Wahre Tierrechte (33)
Von Wiglaf DrosteJochen betrat den Konferenzraum, die Tiere und Andreas drängten nach. Das Empfangskomitee war zu viert, und der Anblick der vielen Tiere und der sie begleitenden Menschen war nicht das, was das Geldquartett erwartet oder herbeigesehnt hatte. Einer der vier trat vor, rümpfte die Nase und schnoberte mit gespielter Angewidertheit. Seine Stimme war so scharf, als hätte er sie auf einem Wetzstein abgezogen. »Hier stinkt es!« verkündete er im Ton eines Mannes, der gerade en passant ein Axiom für die Ewigkeit aus dem Ärmel geschüttelt hatte. Jochen erkannte den Mann sofort; zuletzt hatte er ihn, mit einem Mantel bekleidet, am Gatter seines Hofes gesehen. Jetzt trug er einen eher lässigen Anzug und eine selbstgewisse Miene zur Schau, die Jochen schier zum Kochen brachte. »Da ist ja unser Bauerntölpel, der mit den Schafen um die Wette blöken kann«, gab der Bankfredie abschätzig von sich.
»Für Sie immer noch ›Agrarökonom‹!« Das war schwach; Jochens rhetorische Rückhand war nicht die beste, und einen Arroganten wie den hätte er keiner Gans zugemutet.

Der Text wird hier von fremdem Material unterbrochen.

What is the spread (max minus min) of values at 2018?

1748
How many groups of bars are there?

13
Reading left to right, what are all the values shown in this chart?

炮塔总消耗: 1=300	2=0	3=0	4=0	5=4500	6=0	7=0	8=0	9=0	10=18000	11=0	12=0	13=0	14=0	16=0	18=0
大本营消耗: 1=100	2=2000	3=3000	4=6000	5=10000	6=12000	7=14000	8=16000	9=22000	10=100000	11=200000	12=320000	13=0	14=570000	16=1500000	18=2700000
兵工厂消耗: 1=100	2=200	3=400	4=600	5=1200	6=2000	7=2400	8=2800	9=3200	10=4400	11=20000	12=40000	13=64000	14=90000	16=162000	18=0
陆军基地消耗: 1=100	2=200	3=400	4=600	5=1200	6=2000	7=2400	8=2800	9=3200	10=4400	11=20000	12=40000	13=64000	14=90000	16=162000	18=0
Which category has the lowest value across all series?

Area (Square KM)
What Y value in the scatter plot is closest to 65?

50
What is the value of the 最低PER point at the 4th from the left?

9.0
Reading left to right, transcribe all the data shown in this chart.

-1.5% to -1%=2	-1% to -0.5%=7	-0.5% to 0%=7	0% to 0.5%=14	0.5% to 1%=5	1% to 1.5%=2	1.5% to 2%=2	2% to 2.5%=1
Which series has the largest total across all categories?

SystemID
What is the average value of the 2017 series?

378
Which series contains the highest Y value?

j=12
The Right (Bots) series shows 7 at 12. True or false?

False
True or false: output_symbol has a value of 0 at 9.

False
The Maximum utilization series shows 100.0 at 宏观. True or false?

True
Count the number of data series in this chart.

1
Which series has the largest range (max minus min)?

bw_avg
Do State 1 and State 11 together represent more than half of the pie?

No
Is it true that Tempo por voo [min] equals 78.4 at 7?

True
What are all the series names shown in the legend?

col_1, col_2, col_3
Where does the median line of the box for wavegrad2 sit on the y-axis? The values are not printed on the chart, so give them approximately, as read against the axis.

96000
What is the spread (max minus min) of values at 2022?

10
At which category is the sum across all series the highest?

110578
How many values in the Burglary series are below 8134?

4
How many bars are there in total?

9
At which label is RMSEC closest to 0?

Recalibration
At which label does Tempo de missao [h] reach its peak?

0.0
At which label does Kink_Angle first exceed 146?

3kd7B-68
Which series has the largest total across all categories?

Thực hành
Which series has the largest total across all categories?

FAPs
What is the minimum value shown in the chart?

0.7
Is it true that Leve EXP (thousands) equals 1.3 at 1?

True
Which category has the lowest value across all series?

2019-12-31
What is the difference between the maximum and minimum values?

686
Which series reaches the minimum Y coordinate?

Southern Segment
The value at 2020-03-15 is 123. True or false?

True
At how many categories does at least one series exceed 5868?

Aber der andere kannte Jochens wunden Punkt; die Gegenseite – und als solche musste Jochen die Bankleute ganz offensichtlich betrachten – hatte sich gut vorbereitet. Er spürte einen großen, warmen Kopf hinter sich und hörte Melissa flüstern: »Bleib jetzt ganz ruhig. Der wartet nur darauf, dass du austickst. Lass ihn den Fehler machen. Lächle, auch wenn’s schwerfällt.« Widerstrebend nahm Jochen den Rat an und befolgte ihn in stummem Zorn.